Photo: Mohammed Muharram with Steve Mentz in Bremen. Copyright: Mohammed Muharram.
This liaison with Prof. Knopf has been expanded to include two scholars from Cardiff University in the UK, namely Prof. Martin Willis and Prof. Keir Waddington. Prof. Willis is Professor of English of the School of English, Communication and Philosophy. He is also the Editor of the Journal of Literature and Science and former Chair of the British Society for Literature and Science (2015-18). Prof. Waddington is a Professor of history with more focus on interconnections between medical and environmental history, 1800 to the present.
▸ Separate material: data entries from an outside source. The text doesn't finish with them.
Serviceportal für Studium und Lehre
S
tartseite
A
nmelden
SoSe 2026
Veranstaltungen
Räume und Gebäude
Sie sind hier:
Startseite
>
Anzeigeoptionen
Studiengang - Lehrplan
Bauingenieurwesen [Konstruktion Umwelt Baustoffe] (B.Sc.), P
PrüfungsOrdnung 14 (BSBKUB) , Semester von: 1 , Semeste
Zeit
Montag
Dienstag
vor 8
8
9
In association with the research group, Fiction Meets Science at the University of Bremen, the Bremen-Cardiff research group organized a Summer School in the Blue Humanities, and Muharram led a session on Arabic Blue Humanities with specific reference to Yemen. Both research groups are working on a joint project in the Blue Humanities, to be funded by the British government.
“Thus, the MSA fellowship has opened the way for me for more future collaborations that would hopefully secure a permanent job for me,” says Muharram.”I am enormously grateful to the MSA staff and to the funders, i.e. the Gerda Henkel Foundation which supports my current research on Yemen’s maritime historical relations across the Global South from a Blue Humanities perspective”.